If among all the works that I have done, I had to choose only one, that would certainly be the pastoral experience I had living with the Claritian Missionaries. I had the beautiful chance to live, work and know Zhomba Mission, a mission run by the Claretians in a rural area of Gokwe called Chitekete. It was my first time in a rural area with that sort of conditions. I was really surprised by the arid and dry conditions as well as and the extremely hot weather conditions. It is very difficult to access Chitekete due to the ragged road, full of potholes in addition to free ranging cattle.
I don’t really know where to begin telling my experience there, there are so many extraordinary things that I experienced. However, what impressed me most are the following.
First of all, the way of life lead by the Claretian community there is truly humble. They are a committed and missionary community entirely devoted to the evangelization of the peoples of that isolated and apparently neglected area.

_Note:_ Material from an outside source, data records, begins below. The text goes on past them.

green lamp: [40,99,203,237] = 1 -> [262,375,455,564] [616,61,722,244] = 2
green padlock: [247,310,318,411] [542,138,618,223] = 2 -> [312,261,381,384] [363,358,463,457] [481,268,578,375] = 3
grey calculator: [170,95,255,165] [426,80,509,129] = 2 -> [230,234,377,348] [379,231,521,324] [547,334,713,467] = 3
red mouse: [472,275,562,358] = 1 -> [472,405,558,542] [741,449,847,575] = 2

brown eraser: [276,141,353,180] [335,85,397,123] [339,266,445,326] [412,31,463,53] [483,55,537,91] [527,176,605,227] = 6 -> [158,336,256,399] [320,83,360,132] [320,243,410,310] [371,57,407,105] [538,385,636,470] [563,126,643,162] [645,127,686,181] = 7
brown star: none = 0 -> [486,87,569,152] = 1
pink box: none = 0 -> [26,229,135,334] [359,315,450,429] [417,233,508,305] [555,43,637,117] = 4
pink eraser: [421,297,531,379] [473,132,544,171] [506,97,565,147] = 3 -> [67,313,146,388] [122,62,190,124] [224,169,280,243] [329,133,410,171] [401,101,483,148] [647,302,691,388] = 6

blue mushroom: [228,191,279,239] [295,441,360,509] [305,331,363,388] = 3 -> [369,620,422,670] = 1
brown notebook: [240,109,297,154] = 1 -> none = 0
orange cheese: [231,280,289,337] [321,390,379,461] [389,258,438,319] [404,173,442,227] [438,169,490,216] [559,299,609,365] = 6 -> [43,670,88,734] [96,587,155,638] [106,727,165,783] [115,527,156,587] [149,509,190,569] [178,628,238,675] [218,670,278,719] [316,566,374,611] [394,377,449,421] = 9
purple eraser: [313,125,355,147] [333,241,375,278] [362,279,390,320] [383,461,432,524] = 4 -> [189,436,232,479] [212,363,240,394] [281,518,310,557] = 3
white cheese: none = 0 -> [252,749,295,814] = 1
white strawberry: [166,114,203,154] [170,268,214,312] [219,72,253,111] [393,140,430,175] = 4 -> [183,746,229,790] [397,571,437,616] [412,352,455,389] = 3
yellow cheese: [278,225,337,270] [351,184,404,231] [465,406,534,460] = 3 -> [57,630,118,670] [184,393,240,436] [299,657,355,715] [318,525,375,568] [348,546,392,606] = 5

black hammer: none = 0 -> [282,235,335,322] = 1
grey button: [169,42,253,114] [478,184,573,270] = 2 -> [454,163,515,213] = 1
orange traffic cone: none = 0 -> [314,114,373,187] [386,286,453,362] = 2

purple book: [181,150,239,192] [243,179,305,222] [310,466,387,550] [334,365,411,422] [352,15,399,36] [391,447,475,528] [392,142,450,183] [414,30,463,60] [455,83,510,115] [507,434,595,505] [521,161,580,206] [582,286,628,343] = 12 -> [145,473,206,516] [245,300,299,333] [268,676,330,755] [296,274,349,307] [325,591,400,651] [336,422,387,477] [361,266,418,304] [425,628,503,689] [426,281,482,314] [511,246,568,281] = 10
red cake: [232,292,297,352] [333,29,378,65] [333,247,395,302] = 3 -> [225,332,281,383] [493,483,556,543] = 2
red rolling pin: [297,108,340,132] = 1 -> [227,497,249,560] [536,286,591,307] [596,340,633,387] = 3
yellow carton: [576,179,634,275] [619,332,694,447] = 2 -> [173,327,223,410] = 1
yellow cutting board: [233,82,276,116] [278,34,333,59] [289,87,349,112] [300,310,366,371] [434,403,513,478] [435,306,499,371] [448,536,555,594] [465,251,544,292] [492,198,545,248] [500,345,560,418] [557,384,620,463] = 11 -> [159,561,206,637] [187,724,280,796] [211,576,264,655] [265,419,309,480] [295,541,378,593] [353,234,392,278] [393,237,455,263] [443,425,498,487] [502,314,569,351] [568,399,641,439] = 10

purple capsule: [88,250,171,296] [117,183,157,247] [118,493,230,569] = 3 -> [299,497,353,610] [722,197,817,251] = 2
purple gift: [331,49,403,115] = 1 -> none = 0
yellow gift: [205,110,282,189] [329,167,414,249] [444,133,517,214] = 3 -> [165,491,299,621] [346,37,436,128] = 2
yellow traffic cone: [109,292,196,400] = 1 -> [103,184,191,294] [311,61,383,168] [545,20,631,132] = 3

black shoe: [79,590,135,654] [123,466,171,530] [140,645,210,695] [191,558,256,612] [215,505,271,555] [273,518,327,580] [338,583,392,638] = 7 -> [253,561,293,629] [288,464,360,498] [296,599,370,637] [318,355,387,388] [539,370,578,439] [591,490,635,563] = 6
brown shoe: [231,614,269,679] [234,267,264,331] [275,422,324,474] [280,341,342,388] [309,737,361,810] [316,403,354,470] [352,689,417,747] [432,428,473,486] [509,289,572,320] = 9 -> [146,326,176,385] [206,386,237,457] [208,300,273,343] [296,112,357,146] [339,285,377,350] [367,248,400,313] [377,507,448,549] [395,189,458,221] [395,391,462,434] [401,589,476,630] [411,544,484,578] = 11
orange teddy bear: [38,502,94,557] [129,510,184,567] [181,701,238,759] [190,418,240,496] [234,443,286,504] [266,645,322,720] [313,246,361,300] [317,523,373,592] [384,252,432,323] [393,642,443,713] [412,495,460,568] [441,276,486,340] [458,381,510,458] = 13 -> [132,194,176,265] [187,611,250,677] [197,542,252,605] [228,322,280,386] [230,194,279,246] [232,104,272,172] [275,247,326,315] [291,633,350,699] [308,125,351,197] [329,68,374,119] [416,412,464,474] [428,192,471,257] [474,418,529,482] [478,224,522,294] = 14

During my stay in Chitekete I visited some families in their “mushas” (homes) and blessed them. I visited the St. Anthony Mary Claret Primary School that the Claretians have built (in fact, they are still building it up). I also helped in ministering to a youth gathering that was taking place. I gave some conferences to the youth on faith, the Eucharist, the community and the sacrament of the reconciliation.
As Redemptorist in formation, this pastoral experience in the rural areas was a great motivation to me. It was a unique chance to enrich and strengthen my vocation as a missionary. It was an opportunity to reaffirm my commitment to work with the most abandoned and the poor. It was above all a reassurance of my call Redemptorist.